Children engaged in increased play interaction during yoga therapy sessions. Children who display increased imitation skills during yoga therapy transferred these responses into play situation whenever they engaged in symbolic play. Final interviews with parents and staff were carried out to assess whether the child's imitation skill has changed over the course of the study. Parents reported that their children indicated basic needs using gestures, interacting with other children during play situation and increased sitting tolerance for an activity.
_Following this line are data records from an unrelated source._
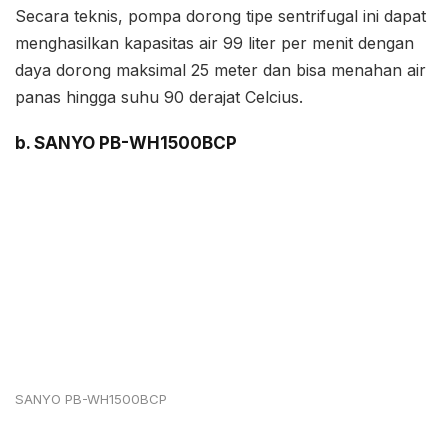
Secara teknis, pompa dorong tipe sentrifugal ini dapat
menghasilkan kapasitas air 99 liter per menit dengan
daya dorong maksimal 25 meter dan bisa menahan air
panas hingga suhu 90 derajat Celcius.
b. SANYO PB-WH1500BCP
SANYO PB-WH1500BCP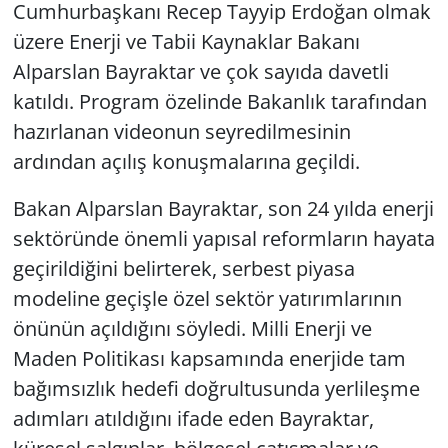
Cumhurbaşkanı Recep Tayyip Erdoğan olmak
üzere Enerji ve Tabii Kaynaklar Bakanı
Alparslan Bayraktar ve çok sayıda davetli
katıldı. Program özelinde Bakanlık tarafından
hazırlanan videonun seyredilmesinin
ardından açılış konuşmalarına geçildi.
Bakan Alparslan Bayraktar, son 24 yılda enerji
sektöründe önemli yapısal reformların hayata
geçirildiğini belirterek, serbest piyasa
modeline geçişle özel sektör yatırımlarının
önünün açıldığını söyledi. Milli Enerji ve
Maden Politikası kapsamında enerjide tam
bağımsızlık hedefi doğrultusunda yerlileşme
adımları atıldığını ifade eden Bayraktar,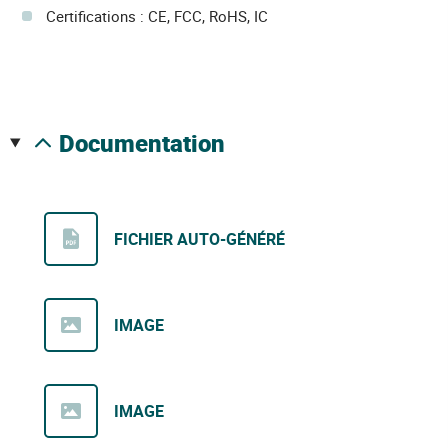
Certifications : CE, FCC, RoHS, IC
documentation
FICHIER AUTO-GÉNÉRÉ
IMAGE
IMAGE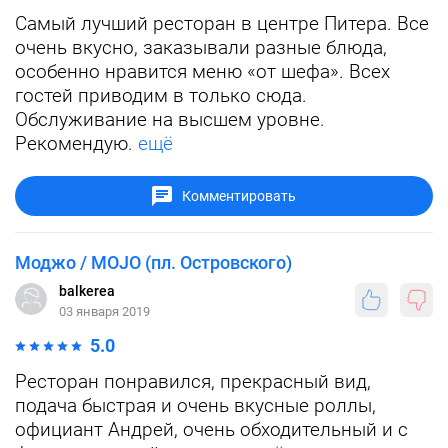
Самый лучший ресторан в центре Питера. Все
очень вкусно, заказывали разные блюда,
особенно нравится меню «от шефа». Всех
гостей приводим в только сюда.
Обслуживание на высшем уровне.
Рекомендую.
ещё
Комментировать
Моджо / MOJO (пл. Островского)
balkerea
03 января 2019
5.0
Ресторан понравился, прекрасный вид,
подача быстрая и очень вкусные роллы,
официант Андрей, очень обходительный и с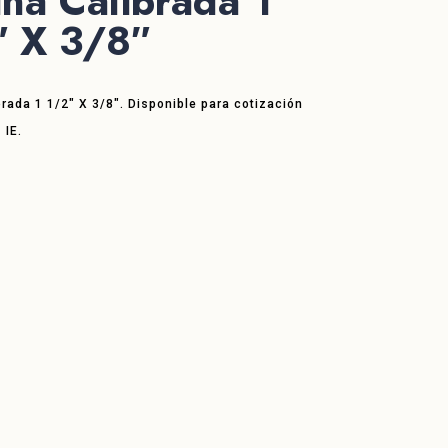
ina Calibrada 1
″ X 3/8″
brada 1 1/2″ X 3/8″. Disponible para cotización
 IE.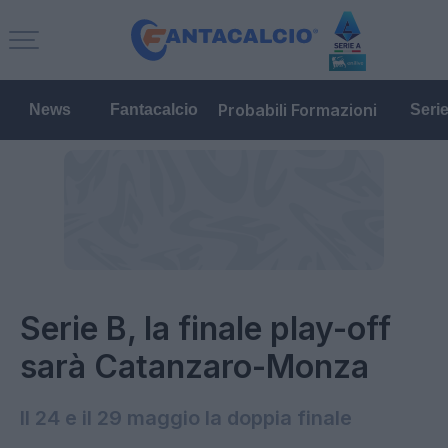
Probabili Formazioni
News
Fantacalcio
Seri
Serie B, la finale play-off
sarà Catanzaro-Monza
Il 24 e il 29 maggio la doppia finale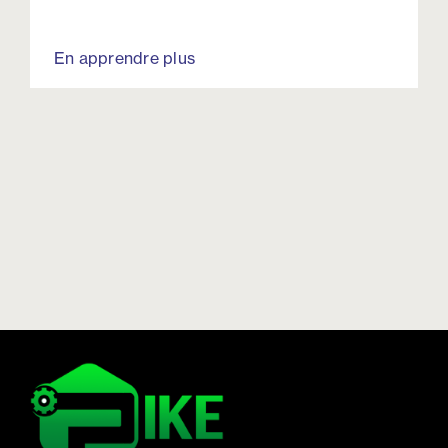
En apprendre plus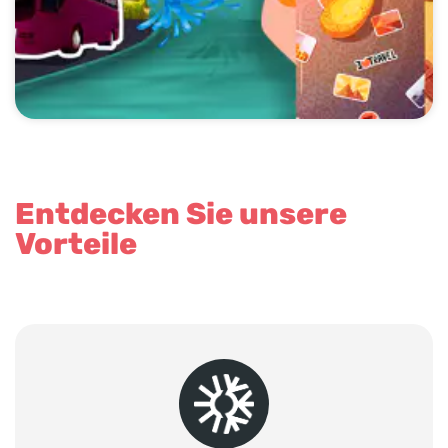
Entdecken Sie unsere
Vorteile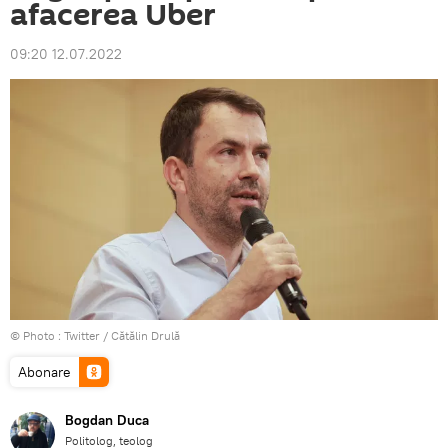
afacerea Uber
09:20 12.07.2022
© Photo :
Twitter / Cătălin Drulă
Abonare
Bogdan Duca
Politolog, teolog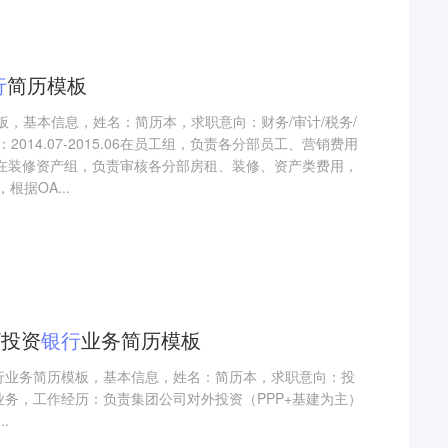
行
简历模板
模板，基本信息，姓名：简历本，求职意向：财务/审计/税务/
014.07-2015.06在员工组，负责各分部员工、营销费用
16.06在装修资产组，负责审核各分部房租、装修、资产类费用，
根据OA...
/投资
银行
业务简历模板
银行业务简历模板，基本信息，姓名：简历本，求职意向：投
业务，工作经历：负责集团公司对外投资（PPP+基建为主）
.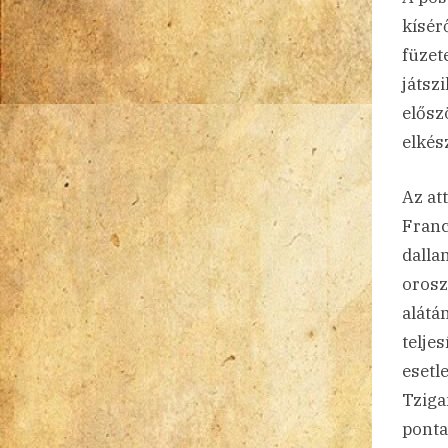
kísér
füzet
játsz
elősz
elkés
Az at
Franc
dalla
orosz
alátá
telje
esetl
Tziga
ponta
To conclude, this is the first scientific study in India investigating the effect of IAYT to increase imitation skills and also related language, social and cognitive skills. This study aimed to investigate IAYT as a family-oriented treatment alongside any conventional treatment received by the children. The pilot study provides initial evidence of the benefits of IAYT in alleviating the behavioral symptoms of children diagnosed with ASD, confirmed through parents' and teachers' report and children's own behavior. Future directions in IAYT research would be well served by larger studies that involve teachers as well as parents, followed by follow-up studies. Rigorously controlled clinical trials on larger and more homogeneous population would be needed to provide the necessary rigor to assess the relative effect of IAYT as an alternative or complementary treatment to increase imitation skills in children with ASD. However, the indications are that IAYT may offer families an effective management tool for family-oriented treatment of childhood ASD.
The author gratefully acknowledges the contribution of parents of the participants of the study and staff of Sri Ganapathi Sachchidananda (SGS) Vagdevi Centre for the Rehabilitation of Communication Impaired. The author also thanks Dr. Nagendra and Dr. Nagarathna of Swami Vivekananda Yoga Anusandhana Samsthana (SVYASA) for their input on Integrated Yoga Therapy (IYT).